## Assignment
Rewrite every line of text in the entries below as one numbered list, leaving out any blank lines.

## Records to use
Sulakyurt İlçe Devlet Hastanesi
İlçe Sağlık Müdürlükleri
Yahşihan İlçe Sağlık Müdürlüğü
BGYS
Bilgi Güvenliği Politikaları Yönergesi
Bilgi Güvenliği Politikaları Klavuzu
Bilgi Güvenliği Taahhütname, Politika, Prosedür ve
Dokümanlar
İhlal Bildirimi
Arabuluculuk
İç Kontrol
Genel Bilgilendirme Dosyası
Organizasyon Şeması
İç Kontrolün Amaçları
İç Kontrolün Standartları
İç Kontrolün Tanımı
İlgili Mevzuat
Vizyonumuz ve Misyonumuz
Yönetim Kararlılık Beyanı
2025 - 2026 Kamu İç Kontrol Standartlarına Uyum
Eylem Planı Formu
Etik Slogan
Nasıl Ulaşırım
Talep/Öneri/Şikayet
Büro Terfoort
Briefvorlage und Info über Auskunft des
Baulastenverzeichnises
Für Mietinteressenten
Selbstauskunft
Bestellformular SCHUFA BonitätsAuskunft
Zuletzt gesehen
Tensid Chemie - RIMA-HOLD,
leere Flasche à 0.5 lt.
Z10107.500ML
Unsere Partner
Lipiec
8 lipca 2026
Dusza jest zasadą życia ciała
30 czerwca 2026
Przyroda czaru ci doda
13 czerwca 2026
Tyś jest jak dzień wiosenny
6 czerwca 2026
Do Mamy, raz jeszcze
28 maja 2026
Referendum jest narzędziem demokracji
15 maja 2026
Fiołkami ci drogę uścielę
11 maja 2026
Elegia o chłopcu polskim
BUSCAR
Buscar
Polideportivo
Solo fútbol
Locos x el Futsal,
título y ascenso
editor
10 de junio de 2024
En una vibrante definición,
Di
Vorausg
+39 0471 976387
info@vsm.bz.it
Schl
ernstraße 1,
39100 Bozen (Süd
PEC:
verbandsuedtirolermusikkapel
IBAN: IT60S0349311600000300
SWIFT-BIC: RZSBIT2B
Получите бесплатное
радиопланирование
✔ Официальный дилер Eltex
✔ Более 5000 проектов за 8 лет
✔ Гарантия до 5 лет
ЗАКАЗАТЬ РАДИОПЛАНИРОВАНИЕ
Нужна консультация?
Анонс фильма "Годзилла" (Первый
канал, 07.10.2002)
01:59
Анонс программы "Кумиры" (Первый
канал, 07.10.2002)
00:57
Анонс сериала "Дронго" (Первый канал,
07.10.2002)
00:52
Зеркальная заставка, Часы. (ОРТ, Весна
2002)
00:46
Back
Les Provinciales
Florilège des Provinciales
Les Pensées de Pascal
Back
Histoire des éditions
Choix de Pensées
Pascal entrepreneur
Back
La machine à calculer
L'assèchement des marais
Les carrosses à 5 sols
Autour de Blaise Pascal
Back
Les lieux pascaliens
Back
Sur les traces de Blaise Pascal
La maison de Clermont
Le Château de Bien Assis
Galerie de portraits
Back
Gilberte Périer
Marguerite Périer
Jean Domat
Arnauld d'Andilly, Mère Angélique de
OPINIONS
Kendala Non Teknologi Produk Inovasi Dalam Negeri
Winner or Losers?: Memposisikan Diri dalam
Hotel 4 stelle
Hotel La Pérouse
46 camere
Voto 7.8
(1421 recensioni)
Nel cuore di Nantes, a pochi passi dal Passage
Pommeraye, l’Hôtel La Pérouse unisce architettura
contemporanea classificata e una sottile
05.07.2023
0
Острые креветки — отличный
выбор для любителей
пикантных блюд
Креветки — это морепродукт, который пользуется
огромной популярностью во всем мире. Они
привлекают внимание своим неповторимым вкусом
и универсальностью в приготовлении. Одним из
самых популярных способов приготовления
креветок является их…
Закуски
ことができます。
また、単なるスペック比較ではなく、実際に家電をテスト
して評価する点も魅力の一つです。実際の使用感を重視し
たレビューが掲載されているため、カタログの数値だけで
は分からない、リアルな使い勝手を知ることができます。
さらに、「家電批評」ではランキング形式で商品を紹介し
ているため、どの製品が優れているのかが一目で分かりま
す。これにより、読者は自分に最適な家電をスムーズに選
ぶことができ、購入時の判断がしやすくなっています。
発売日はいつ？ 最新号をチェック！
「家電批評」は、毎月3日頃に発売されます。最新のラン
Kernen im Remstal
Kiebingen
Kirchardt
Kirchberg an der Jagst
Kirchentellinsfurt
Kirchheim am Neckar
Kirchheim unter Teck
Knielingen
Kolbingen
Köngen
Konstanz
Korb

## Task result
1. Sulakyurt İlçe Devlet Hastanesi
2. İlçe Sağlık Müdürlükleri
3. Yahşihan İlçe Sağlık Müdürlüğü
4. BGYS
5. Bilgi Güvenliği Politikaları Yönergesi
6. Bilgi Güvenliği Politikaları Klavuzu
7. Bilgi Güvenliği Taahhütname, Politika, Prosedür ve
8. Dokümanlar
9. İhlal Bildirimi
10. Arabuluculuk
11. İç Kontrol
12. Genel Bilgilendirme Dosyası
13. Organizasyon Şeması
14. İç Kontrolün Amaçları
15. İç Kontrolün Standartları
16. İç Kontrolün Tanımı
17. İlgili Mevzuat
18. Vizyonumuz ve Misyonumuz
19. Yönetim Kararlılık Beyanı
20. 2025 - 2026 Kamu İç Kontrol Standartlarına Uyum
21. Eylem Planı Formu
22. Etik Slogan
23. Nasıl Ulaşırım
24. Talep/Öneri/Şikayet
25. Büro Terfoort
26. Briefvorlage und Info über Auskunft des
27. Baulastenverzeichnises
28. Für Mietinteressenten
29. Selbstauskunft
30. Bestellformular SCHUFA BonitätsAuskunft
31. Zuletzt gesehen
32. Tensid Chemie - RIMA-HOLD,
33. leere Flasche à 0.5 lt.
34. Z10107.500ML
35. Unsere Partner
36. Lipiec
37. 8 lipca 2026
38. Dusza jest zasadą życia ciała
39. 30 czerwca 2026
40. Przyroda czaru ci doda
41. 13 czerwca 2026
42. Tyś jest jak dzień wiosenny
43. 6 czerwca 2026
44. Do Mamy, raz jeszcze
45. 28 maja 2026
46. Referendum jest narzędziem demokracji
47. 15 maja 2026
48. Fiołkami ci drogę uścielę
49. 11 maja 2026
50. Elegia o chłopcu polskim
51. BUSCAR
52. Buscar
53. Polideportivo
54. Solo fútbol
55. Locos x el Futsal,
56. título y ascenso
57. editor
58. 10 de junio de 2024
59. En una vibrante definición,
60. Di
61. Vorausg
62. +39 0471 976387
63. info@vsm.bz.it
64. Schl
65. ernstraße 1,
66. 39100 Bozen (Süd
67. PEC:
68. verbandsuedtirolermusikkapel
69. IBAN: IT60S0349311600000300
70. SWIFT-BIC: RZSBIT2B
71. Получите бесплатное
72. радиопланирование
73. ✔ Официальный дилер Eltex
74. ✔ Более 5000 проектов за 8 лет
75. ✔ Гарантия до 5 лет
76. ЗАКАЗАТЬ РАДИОПЛАНИРОВАНИЕ
77. Нужна консультация?
78. Анонс фильма "Годзилла" (Первый
79. канал, 07.10.2002)
80. 01:59
81. Анонс программы "Кумиры" (Первый
82. канал, 07.10.2002)
83. 00:57
84. Анонс сериала "Дронго" (Первый канал,
85. 07.10.2002)
86. 00:52
87. Зеркальная заставка, Часы. (ОРТ, Весна
88. 2002)
89. 00:46
90. Back
91. Les Provinciales
92. Florilège des Provinciales
93. Les Pensées de Pascal
94. Back
95. Histoire des éditions
96. Choix de Pensées
97. Pascal entrepreneur
98. Back
99. La machine à calculer
100. L'assèchement des marais
101. Les carrosses à 5 sols
102. Autour de Blaise Pascal
103. Back
104. Les lieux pascaliens
105. Back
106. Sur les traces de Blaise Pascal
107. La maison de Clermont
108. Le Château de Bien Assis
109. Galerie de portraits
110. Back
111. Gilberte Périer
112. Marguerite Périer
113. Jean Domat
114. Arnauld d'Andilly, Mère Angélique de
115. OPINIONS
116. Kendala Non Teknologi Produk Inovasi Dalam Negeri
117. Winner or Losers?: Memposisikan Diri dalam
118. Hotel 4 stelle
119. Hotel La Pérouse
120. 46 camere
121. Voto 7.8
122. (1421 recensioni)
123. Nel cuore di Nantes, a pochi passi dal Passage
124. Pommeraye, l’Hôtel La Pérouse unisce architettura
125. contemporanea classificata e una sottile
126. 05.07.2023
127. 0
128. Острые креветки — отличный
129. выбор для любителей
130. пикантных блюд
131. Креветки — это морепродукт, который пользуется
132. огромной популярностью во всем мире. Они
133. привлекают внимание своим неповторимым вкусом
134. и универсальностью в приготовлении. Одним из
135. самых популярных способов приготовления
136. креветок является их…
137. Закуски
138. ことができます。
139. また、単なるスペック比較ではなく、実際に家電をテスト
140. して評価する点も魅力の一つです。実際の使用感を重視し
141. たレビューが掲載されているため、カタログの数値だけで
142. は分からない、リアルな使い勝手を知ることができます。
143. さらに、「家電批評」ではランキング形式で商品を紹介し
144. ているため、どの製品が優れているのかが一目で分かりま
145. す。これにより、読者は自分に最適な家電をスムーズに選
146. ぶことができ、購入時の判断がしやすくなっています。
147. 発売日はいつ？ 最新号をチェック！
148. 「家電批評」は、毎月3日頃に発売されます。最新のラン
149. Kernen im Remstal
150. Kiebingen
151. Kirchardt
152. Kirchberg an der Jagst
153. Kirchentellinsfurt
154. Kirchheim am Neckar
155. Kirchheim unter Teck
156. Knielingen
157. Kolbingen
158. Köngen
159. Konstanz
160. Korb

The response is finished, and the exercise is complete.